Problem statement
If a line below includes the string "format", copy it.

Supplied records
BEGIN
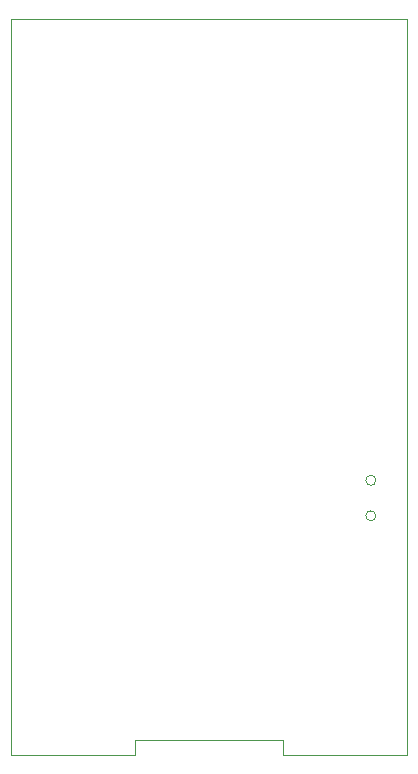
<source format=gbr>
%TF.GenerationSoftware,KiCad,Pcbnew,8.0.0*%
%TF.CreationDate,2024-03-03T14:06:41-06:00*%
%TF.ProjectId,Clock1,436c6f63-6b31-42e6-9b69-6361645f7063,4*%
%TF.SameCoordinates,Original*%
%TF.FileFunction,Profile,NP*%
%FSLAX46Y46*%
G04 Gerber Fmt 4.6, Leading zero omitted, Abs format (unit mm)*
G04 Created by KiCad (PCBNEW 8.0.0) date 2024-03-03 14:06:41*
%MOMM*%
%LPD*%
G01*
G04 APERTURE LIST*
%TA.AperFunction,Profile*%
%ADD10C,0.100000*%
%TD*%
%TA.AperFunction,Profile*%
%ADD11C,0.050000*%
%TD*%
G04 APERTURE END LIST*
D10*
X166700000Y-134600000D02*
X156200000Y-134600000D01*
X156200000Y-133300000D01*
X143600000Y-133300000D01*
X143600000Y-134600000D01*
X133100000Y-134600000D01*
X133100000Y-72300000D01*
X166700000Y-72300000D01*
X166700000Y-134600000D01*
D11*
%TO.C,SW1*%
X164025000Y-111350000D02*
G75*
G02*
X163175000Y-111350000I-425000J0D01*
G01*
X163175000Y-111350000D02*
G75*
G02*
X164025000Y-111350000I425000J0D01*
G01*
X164025000Y-114350000D02*
G75*
G02*
X163175000Y-114350000I-425000J0D01*
G01*
X163175000Y-114350000D02*
G75*
G02*
X164025000Y-114350000I425000J0D01*
G01*
%TD*%
M02*

</source>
END
Completed exercise
<source format=gbr>
G04 Gerber Fmt 4.6, Leading zero omitted, Abs format (unit mm)*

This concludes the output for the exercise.